Pour la Belgique encore, on notera que l’augmentation de sa contribution à l’ESA aura peut-être pu faire pencher la balance en faveur du recrutement du nouvel astronaute belge. Mais on espère, toutefois, que ce sont les qualités intrinsèques, humaines et scientifiques du candidat qui auront eu le plus de poids.
D’un point de vue plus économique, la Belgique bénéficie comme tous les états membres de l’ESA de ce qu’on appelle le retour industriel. En théorie, chaque euro investi dans l’ESA revient à l’état membre sous forme de commandes industrielles. Globalement, pour la Belgique, c’est une bonne affaire. Et ce, depuis des années.
Comme l’expliquait à Paris le Secrétaire d’Etat en charge de la Politique scientifique fédérale, et donc du secteur spatial fédéral, Thomas Dermine (PS), « au cours de la période 2016-2020, chaque euro investi par le biais de l’ESA équivalait à 3,35€ de chiffre d’affaires additionnel.»
Comme l’économie spatiale se développe rapidement et est considérée comme le prochain grand marché mondial, des demandes commerciales apparaissent dans un nombre croissant de domaines. Les investissements publics peuvent donc être considérés comme les catalyseurs de futurs secteurs économiques et en amont, scientifiques.

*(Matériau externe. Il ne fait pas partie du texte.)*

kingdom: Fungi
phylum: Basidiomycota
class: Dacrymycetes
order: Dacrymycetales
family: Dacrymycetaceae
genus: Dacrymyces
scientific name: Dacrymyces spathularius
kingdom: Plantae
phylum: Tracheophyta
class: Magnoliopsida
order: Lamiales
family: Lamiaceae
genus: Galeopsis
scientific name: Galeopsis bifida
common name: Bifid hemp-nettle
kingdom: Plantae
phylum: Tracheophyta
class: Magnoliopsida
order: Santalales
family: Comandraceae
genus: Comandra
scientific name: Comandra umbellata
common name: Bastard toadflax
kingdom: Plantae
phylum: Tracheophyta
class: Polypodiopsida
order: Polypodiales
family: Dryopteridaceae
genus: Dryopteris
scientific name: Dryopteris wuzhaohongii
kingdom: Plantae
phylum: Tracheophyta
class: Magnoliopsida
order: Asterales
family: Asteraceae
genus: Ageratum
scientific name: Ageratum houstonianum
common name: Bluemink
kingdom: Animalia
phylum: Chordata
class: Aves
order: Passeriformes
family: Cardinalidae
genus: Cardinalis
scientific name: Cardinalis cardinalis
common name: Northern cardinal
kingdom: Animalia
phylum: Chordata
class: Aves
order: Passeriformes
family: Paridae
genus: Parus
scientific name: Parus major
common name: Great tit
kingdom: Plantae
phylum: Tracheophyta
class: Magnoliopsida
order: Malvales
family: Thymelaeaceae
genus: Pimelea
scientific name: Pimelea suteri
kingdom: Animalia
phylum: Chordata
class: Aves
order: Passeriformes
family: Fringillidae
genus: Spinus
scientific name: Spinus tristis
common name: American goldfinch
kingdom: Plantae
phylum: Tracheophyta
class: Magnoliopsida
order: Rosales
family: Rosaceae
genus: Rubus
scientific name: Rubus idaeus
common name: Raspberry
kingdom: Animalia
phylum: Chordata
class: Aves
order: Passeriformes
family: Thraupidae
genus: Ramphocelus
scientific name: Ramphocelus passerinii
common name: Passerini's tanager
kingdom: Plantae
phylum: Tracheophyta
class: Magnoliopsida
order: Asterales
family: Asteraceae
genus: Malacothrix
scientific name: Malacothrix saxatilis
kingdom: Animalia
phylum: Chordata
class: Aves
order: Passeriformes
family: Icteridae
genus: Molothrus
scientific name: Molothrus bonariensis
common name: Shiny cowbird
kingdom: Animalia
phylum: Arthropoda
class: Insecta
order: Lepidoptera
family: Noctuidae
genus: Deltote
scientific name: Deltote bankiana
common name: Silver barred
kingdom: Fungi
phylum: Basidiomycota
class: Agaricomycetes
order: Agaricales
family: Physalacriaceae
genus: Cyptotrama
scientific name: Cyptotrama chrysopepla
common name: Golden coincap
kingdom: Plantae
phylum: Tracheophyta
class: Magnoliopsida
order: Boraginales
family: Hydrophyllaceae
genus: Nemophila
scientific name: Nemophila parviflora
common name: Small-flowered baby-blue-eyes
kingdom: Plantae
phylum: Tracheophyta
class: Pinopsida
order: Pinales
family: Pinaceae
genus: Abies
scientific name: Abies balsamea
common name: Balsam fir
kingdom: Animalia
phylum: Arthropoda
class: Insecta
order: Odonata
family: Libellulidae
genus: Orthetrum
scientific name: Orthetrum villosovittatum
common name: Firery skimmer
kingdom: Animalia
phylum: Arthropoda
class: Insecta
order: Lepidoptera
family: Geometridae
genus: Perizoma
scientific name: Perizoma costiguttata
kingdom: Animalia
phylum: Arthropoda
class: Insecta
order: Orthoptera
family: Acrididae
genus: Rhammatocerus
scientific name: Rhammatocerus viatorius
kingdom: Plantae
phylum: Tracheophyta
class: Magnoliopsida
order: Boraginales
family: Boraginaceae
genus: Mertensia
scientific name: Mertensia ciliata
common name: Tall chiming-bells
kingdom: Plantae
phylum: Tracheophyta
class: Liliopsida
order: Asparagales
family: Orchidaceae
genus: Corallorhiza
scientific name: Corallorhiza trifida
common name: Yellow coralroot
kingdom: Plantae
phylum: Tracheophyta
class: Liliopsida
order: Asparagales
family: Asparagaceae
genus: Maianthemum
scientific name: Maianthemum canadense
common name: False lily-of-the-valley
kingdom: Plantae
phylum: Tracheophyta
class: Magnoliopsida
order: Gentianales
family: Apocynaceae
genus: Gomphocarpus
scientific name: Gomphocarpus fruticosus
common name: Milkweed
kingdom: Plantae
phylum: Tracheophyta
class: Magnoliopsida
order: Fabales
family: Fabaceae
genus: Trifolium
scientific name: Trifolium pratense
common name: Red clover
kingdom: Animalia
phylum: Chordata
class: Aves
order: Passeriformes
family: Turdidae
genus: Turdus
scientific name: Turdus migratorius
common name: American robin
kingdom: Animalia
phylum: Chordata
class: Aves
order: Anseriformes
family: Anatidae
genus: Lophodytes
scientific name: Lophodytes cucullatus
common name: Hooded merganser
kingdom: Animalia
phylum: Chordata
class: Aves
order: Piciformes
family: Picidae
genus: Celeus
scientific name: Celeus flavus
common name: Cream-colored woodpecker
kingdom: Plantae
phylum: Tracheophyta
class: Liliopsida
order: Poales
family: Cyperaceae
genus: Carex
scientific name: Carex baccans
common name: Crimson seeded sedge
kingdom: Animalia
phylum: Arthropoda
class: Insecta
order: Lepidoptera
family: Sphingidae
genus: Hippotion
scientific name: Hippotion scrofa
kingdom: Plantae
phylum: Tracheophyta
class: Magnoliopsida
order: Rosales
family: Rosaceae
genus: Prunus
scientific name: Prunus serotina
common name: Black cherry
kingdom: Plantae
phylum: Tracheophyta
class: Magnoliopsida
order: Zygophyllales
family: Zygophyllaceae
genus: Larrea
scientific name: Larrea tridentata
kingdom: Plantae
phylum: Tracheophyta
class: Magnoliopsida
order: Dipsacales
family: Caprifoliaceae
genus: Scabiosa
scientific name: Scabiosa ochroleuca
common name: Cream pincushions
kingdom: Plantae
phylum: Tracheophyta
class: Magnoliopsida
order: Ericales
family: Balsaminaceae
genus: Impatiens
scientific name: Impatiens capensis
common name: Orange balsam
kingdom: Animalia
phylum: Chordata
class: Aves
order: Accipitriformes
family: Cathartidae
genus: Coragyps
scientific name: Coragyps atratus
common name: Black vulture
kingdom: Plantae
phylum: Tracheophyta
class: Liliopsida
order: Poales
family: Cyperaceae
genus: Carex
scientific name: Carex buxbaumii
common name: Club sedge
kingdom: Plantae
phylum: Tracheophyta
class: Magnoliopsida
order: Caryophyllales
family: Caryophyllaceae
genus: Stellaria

Les priorités stratégiques de la Belgique
A l’occasion de la réunion ministérielle de l’ESA, Thomas Dermine a aussi précisé quelles étaient les lignes de force de la politique spatiale belge. Elles reposent sur quatre piliers.
Le premier concerne le spatial pour la Terre et la société. Il vise à valoriser au maximum les investissements dans les technologies vertes, émergentes et établies dans l’espace pour répondre aux grands défis sociétaux en termes de changement climatique, de gestion des risques et des crises.
Le deuxième est axé sur la connaissance et l’entrepreneuriat. Ici, il s’agit de maximiser la contribution des activités spatiales à l’économie de la connaissance, en plaçant la recherche scientifique fondamentale à la source de l’innovation technologique. L’objectif est de développer une industrie spatiale viable, avec une politique qui s’oriente de plus en plus vers une approche « New Space » tout en développant une expertise en matière de niches stratégiques.
Vient ensuite le spatial en tant que source d’inspiration. Pour sensibiliser le grand public et les acteurs du spatial à l’importance socio-économique de l’espace. Une attention particulière est accordée à l’astronomie et à l’exploration spatiale en interaction avec l’enseignement en vue de promouvoir les carrières dans les STEM (Sciences, techniques, ingénierie et mathématiques).
Enfin, le dernier pilier concerne le spatial pour l’autonomie stratégique. Cela concerne particulièrement la cybersécurité et la météorologie spatiale, les télécommunications et l’accès à l’espace. Sans oublier la navigation et l’observation de la Terre.